WHAT NEEDS TO BE DONE:
Will you give every entry again exactly as it stands?

···

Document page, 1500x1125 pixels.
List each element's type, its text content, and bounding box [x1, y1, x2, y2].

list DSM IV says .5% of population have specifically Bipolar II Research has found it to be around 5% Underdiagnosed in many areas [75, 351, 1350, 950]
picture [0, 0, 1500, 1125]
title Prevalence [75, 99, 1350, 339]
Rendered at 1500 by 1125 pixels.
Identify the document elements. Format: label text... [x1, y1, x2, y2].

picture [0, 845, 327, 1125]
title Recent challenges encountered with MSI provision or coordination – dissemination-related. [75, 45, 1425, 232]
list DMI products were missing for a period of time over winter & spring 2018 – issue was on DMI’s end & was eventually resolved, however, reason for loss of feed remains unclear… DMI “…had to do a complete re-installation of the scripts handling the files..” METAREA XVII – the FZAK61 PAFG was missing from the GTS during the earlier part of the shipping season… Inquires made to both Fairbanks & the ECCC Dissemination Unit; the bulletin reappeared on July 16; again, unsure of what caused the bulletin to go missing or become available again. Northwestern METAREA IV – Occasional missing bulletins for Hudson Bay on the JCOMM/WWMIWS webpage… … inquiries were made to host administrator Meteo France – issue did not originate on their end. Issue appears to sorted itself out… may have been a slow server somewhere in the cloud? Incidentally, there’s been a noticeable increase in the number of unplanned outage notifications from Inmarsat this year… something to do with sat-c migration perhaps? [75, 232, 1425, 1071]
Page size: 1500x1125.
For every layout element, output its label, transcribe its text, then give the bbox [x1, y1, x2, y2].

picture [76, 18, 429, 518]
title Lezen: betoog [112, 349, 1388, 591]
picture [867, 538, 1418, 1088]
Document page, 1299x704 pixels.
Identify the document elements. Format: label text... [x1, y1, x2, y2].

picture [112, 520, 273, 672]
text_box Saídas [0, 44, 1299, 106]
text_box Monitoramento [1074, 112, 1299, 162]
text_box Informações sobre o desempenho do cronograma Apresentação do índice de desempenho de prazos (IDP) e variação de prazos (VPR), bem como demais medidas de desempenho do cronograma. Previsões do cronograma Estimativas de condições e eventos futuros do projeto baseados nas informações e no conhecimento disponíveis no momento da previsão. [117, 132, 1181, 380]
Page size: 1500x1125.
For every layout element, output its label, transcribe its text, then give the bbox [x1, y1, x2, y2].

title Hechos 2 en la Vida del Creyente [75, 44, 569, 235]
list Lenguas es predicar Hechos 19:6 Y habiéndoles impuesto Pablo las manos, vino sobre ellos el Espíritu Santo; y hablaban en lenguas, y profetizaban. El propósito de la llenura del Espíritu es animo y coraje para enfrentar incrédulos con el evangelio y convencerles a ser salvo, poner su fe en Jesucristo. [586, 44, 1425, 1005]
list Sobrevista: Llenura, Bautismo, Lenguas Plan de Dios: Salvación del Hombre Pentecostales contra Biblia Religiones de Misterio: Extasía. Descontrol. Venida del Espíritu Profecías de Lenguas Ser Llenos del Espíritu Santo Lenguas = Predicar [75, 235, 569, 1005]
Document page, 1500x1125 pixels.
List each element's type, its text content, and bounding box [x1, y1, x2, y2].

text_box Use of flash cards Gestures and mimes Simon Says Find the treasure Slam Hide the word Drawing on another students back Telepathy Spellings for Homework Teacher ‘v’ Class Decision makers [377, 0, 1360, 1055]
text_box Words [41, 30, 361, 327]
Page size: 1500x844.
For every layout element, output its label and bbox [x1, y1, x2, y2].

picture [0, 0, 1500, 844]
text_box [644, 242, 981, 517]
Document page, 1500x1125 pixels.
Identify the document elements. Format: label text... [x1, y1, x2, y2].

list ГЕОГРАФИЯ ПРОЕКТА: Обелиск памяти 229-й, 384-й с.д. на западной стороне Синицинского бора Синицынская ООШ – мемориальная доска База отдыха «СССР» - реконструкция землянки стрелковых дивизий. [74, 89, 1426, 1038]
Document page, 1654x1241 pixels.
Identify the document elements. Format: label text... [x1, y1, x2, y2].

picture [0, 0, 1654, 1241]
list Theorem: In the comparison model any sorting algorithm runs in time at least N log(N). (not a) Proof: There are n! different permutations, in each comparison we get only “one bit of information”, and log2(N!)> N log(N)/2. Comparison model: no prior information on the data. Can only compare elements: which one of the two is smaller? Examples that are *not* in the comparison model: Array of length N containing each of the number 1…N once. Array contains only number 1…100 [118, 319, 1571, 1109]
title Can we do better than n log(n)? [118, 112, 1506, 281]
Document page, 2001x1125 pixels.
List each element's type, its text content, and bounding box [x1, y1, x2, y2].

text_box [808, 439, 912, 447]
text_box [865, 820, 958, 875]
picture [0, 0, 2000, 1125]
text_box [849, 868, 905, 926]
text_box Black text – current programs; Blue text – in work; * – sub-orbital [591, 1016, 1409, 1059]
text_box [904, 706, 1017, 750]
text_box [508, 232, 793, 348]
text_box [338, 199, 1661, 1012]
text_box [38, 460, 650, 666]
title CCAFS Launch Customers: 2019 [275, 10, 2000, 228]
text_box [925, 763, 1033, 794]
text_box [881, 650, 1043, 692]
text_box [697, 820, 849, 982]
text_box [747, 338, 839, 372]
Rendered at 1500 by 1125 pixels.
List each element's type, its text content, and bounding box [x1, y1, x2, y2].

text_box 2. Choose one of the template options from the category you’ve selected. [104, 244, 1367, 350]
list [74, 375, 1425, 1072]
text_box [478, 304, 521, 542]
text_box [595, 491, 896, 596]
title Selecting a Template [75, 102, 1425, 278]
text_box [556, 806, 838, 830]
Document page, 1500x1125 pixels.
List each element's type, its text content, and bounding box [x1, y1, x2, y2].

···

RESULT BELOW:
Document page, 1500x1125 pixels.
List each element's type, its text content, and bounding box [x1, y1, x2, y2].

list DSM IV says .5% of population have specifically Bipolar II Research has found it to be around 5% Underdiagnosed in many areas [75, 351, 1350, 950]
picture [0, 0, 1500, 1125]
title Prevalence [75, 99, 1350, 339]
Rendered at 1500 by 1125 pixels.
Identify the document elements. Format: label text... [x1, y1, x2, y2].

picture [0, 845, 327, 1125]
title Recent challenges encountered with MSI provision or coordination – dissemination-related. [75, 45, 1425, 232]
list DMI products were missing for a period of time over winter & spring 2018 – issue was on DMI’s end & was eventually resolved, however, reason for loss of feed remains unclear… DMI “…had to do a complete re-installation of the scripts handling the files..” METAREA XVII – the FZAK61 PAFG was missing from the GTS during the earlier part of the shipping season… Inquires made to both Fairbanks & the ECCC Dissemination Unit; the bulletin reappeared on July 16; again, unsure of what caused the bulletin to go missing or become available again. Northwestern METAREA IV – Occasional missing bulletins for Hudson Bay on the JCOMM/WWMIWS webpage… … inquiries were made to host administrator Meteo France – issue did not originate on their end. Issue appears to sorted itself out… may have been a slow server somewhere in the cloud? Incidentally, there’s been a noticeable increase in the number of unplanned outage notifications from Inmarsat this year… something to do with sat-c migration perhaps? [75, 232, 1425, 1071]
Page size: 1500x1125.
For every layout element, output its label, transcribe its text, then give the bbox [x1, y1, x2, y2].

picture [76, 18, 429, 518]
title Lezen: betoog [112, 349, 1388, 591]
picture [867, 538, 1418, 1088]
Document page, 1299x704 pixels.
Identify the document elements. Format: label text... [x1, y1, x2, y2].

picture [112, 520, 273, 672]
text_box Saídas [0, 44, 1299, 106]
text_box Monitoramento [1074, 112, 1299, 162]
text_box Informações sobre o desempenho do cronograma Apresentação do índice de desempenho de prazos (IDP) e variação de prazos (VPR), bem como demais medidas de desempenho do cronograma. Previsões do cronograma Estimativas de condições e eventos futuros do projeto baseados nas informações e no conhecimento disponíveis no momento da previsão. [117, 132, 1181, 380]
Page size: 1500x1125.
For every layout element, output its label, transcribe its text, then give the bbox [x1, y1, x2, y2].

title Hechos 2 en la Vida del Creyente [75, 44, 569, 235]
list Lenguas es predicar Hechos 19:6 Y habiéndoles impuesto Pablo las manos, vino sobre ellos el Espíritu Santo; y hablaban en lenguas, y profetizaban. El propósito de la llenura del Espíritu es animo y coraje para enfrentar incrédulos con el evangelio y convencerles a ser salvo, poner su fe en Jesucristo. [586, 44, 1425, 1005]
list Sobrevista: Llenura, Bautismo, Lenguas Plan de Dios: Salvación del Hombre Pentecostales contra Biblia Religiones de Misterio: Extasía. Descontrol. Venida del Espíritu Profecías de Lenguas Ser Llenos del Espíritu Santo Lenguas = Predicar [75, 235, 569, 1005]
Document page, 1500x1125 pixels.
List each element's type, its text content, and bounding box [x1, y1, x2, y2].

text_box Use of flash cards Gestures and mimes Simon Says Find the treasure Slam Hide the word Drawing on another students back Telepathy Spellings for Homework Teacher ‘v’ Class Decision makers [377, 0, 1360, 1055]
text_box Words [41, 30, 361, 327]
Page size: 1500x844.
For every layout element, output its label and bbox [x1, y1, x2, y2].

picture [0, 0, 1500, 844]
text_box [644, 242, 981, 517]
Document page, 1500x1125 pixels.
Identify the document elements. Format: label text... [x1, y1, x2, y2].

list ГЕОГРАФИЯ ПРОЕКТА: Обелиск памяти 229-й, 384-й с.д. на западной стороне Синицинского бора Синицынская ООШ – мемориальная доска База отдыха «СССР» - реконструкция землянки стрелковых дивизий. [74, 89, 1426, 1038]
Document page, 1654x1241 pixels.
Identify the document elements. Format: label text... [x1, y1, x2, y2].

picture [0, 0, 1654, 1241]
list Theorem: In the comparison model any sorting algorithm runs in time at least N log(N). (not a) Proof: There are n! different permutations, in each comparison we get only “one bit of information”, and log2(N!)> N log(N)/2. Comparison model: no prior information on the data. Can only compare elements: which one of the two is smaller? Examples that are *not* in the comparison model: Array of length N containing each of the number 1…N once. Array contains only number 1…100 [118, 319, 1571, 1109]
title Can we do better than n log(n)? [118, 112, 1506, 281]
Document page, 2001x1125 pixels.
List each element's type, its text content, and bounding box [x1, y1, x2, y2].

text_box [808, 439, 912, 447]
text_box [865, 820, 958, 875]
picture [0, 0, 2000, 1125]
text_box [849, 868, 905, 926]
text_box Black text – current programs; Blue text – in work; * – sub-orbital [591, 1016, 1409, 1059]
text_box [904, 706, 1017, 750]
text_box [508, 232, 793, 348]
text_box [338, 199, 1661, 1012]
text_box [38, 460, 650, 666]
title CCAFS Launch Customers: 2019 [275, 10, 2000, 228]
text_box [925, 763, 1033, 794]
text_box [881, 650, 1043, 692]
text_box [697, 820, 849, 982]
text_box [747, 338, 839, 372]
Rendered at 1500 by 1125 pixels.
List each element's type, its text content, and bounding box [x1, y1, x2, y2].

text_box 2. Choose one of the template options from the category you’ve selected. [104, 244, 1367, 350]
list [74, 375, 1425, 1072]
text_box [478, 304, 521, 542]
text_box [595, 491, 896, 596]
title Selecting a Template [75, 102, 1425, 278]
text_box [556, 806, 838, 830]
Document page, 1500x1125 pixels.
List each element's type, its text content, and bounding box [x1, y1, x2, y2].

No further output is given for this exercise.